QuaXP – Insights

Why making a two-tier Data Science course for mixed types of learners

Anna Lainé — Thu, 29 Oct 2020 08:00:17 +0000

Data Science

“Data Science” has become a buzzword everybody have heard of – but not many really know what it designates. It is a global term representing all the methods to extract information from data. The methods can be of various type – scientific, algorithmic, the data can come from various source and under various format.

Data Science is a broad term. Within the project “Data Quality Explored” (QuaXP), we offer a course to give the tools for beginners and advanced learners to understand and study a part of the field: Data Quality for Machine Learning. Machine Learning is the part of Data Science which deals with solving problems from data using algorithms. It is an automated task, and the main issue for the scientist is to understand how the algorithm works, meaning how it uses the data that are fed to it and how it can be improved. To get a better idea about the course, visit the announcement post on the HOOU blog.

Why should Data Science be accessible for everybody? An example

We now got an idea of Data Science as a high scientific topic, mainly aimed to researchers, mathematicians and computer scientists. However, the numerous applications of Data Science in our daily life makes it a concern to everyone.

Many current societal applications exploit the potential of data science and the big amounts of data available. Sometimes, those applications can lead to weird or even shocking results.

In 2016, an international beauty contest took place online: Beauty.AI had the particularity to let machine learning algorithms decide on the winners. The idea was to get free of any human bias in the perception of beauty, the project being used later for gauging health from a picture of the face.

This is a collection of the 44 winners of this international beauty contest (source: beauty.ai):

As we can see, despite the contest being international, a vast majority of the winners is light-skinned. Not so much of a judgment “free of bias”.

This happened because the data the “judges” were trained on did not have enough dark-skinned photos to develop a pattern over them, and considered them as an exception.

It is important for the society to understand that those kind of mistakes can happen, and why they happen, to try and avoid building a technology unreflective of nowadays societal struggles.

Data and code literacy

It is possible to study the underlying concepts of Data Science without a strong scientific knowledge, if the goal is not to be able to run experiments, but only to understand what impacts the results. This separation in skills needed for data science can be explained with two concepts: data literacy and code literacy (2).

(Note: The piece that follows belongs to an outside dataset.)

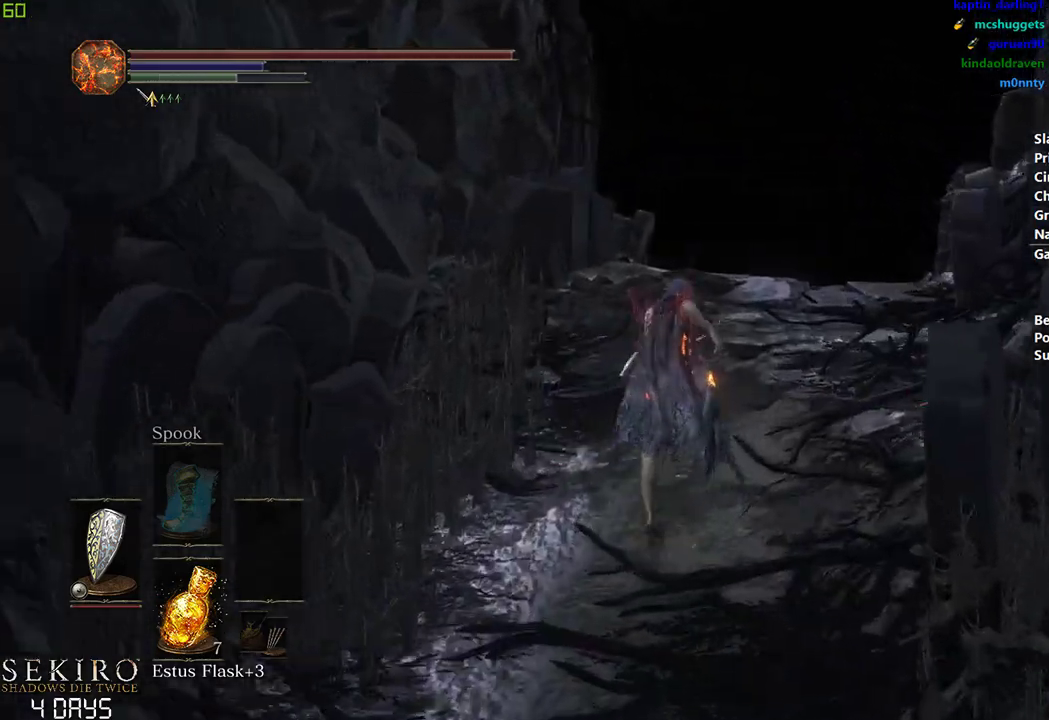
{"buttons": ["B"], "left_stick": "center", "right_stick": "down", "events": [[133, "right_stick", "down"]]}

Data literacy represents the ability to understand and make decision from data in their context (3). This ability does not necessarily mean an ability to code experiments, and the ways to understand, visualize and manipulate the data do not have to involve coding, as many sofwares exist to get a grasp on a dataset without running actual code.

Code literacy, on the other hand, represents the ability to understand the underlying concepts of technology (4), and in our particular case, some data science functions and libraries.

A separation between those two skills makes it clear that it is possible to have data literacy without necessarily having code literacy. This is the approach we take in the project QuaXP, where we propose two levels of difficulty:

Beginner level: the student is taught mainly data literacy with the help of widgets and graphs to visualize the data.
Advanced level: the student is taught data and code literacy, in the form of Python code and use of libraries.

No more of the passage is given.